Extracted data Block Start

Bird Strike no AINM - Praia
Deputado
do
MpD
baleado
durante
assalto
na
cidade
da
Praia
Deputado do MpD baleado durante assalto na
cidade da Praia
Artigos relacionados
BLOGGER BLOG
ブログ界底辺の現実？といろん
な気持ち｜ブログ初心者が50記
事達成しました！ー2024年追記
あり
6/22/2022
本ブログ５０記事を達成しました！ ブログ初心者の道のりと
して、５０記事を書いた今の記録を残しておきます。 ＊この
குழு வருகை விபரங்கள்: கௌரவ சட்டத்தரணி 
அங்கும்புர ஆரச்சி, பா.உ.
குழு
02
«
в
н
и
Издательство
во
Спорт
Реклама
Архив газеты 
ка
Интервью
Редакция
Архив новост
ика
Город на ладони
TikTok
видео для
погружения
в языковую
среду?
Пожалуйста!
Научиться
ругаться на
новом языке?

Extracted data Block End

▸ What this task involves
Could you write out every entry above exactly as it appears?

▸ Written response
Bird Strike no AINM - Praia
Deputado
do
MpD
baleado
durante
assalto
na
cidade
da
Praia
Deputado do MpD baleado durante assalto na
cidade da Praia
Artigos relacionados
BLOGGER BLOG
ブログ界底辺の現実？といろん
な気持ち｜ブログ初心者が50記
事達成しました！ー2024年追記
あり
6/22/2022
本ブログ５０記事を達成しました！ ブログ初心者の道のりと
して、５０記事を書いた今の記録を残しておきます。 ＊この
குழு வருகை விபரங்கள்: கௌரவ சட்டத்தரணி 
அங்கும்புர ஆரச்சி, பா.உ.
குழு
02
«
в
н
и
Издательство
во
Спорт
Реклама
Архив газеты 
ка
Интервью
Редакция
Архив новост
ика
Город на ладони
TikTok
видео для
погружения
в языковую
среду?
Пожалуйста!
Научиться
ругаться на
новом языке?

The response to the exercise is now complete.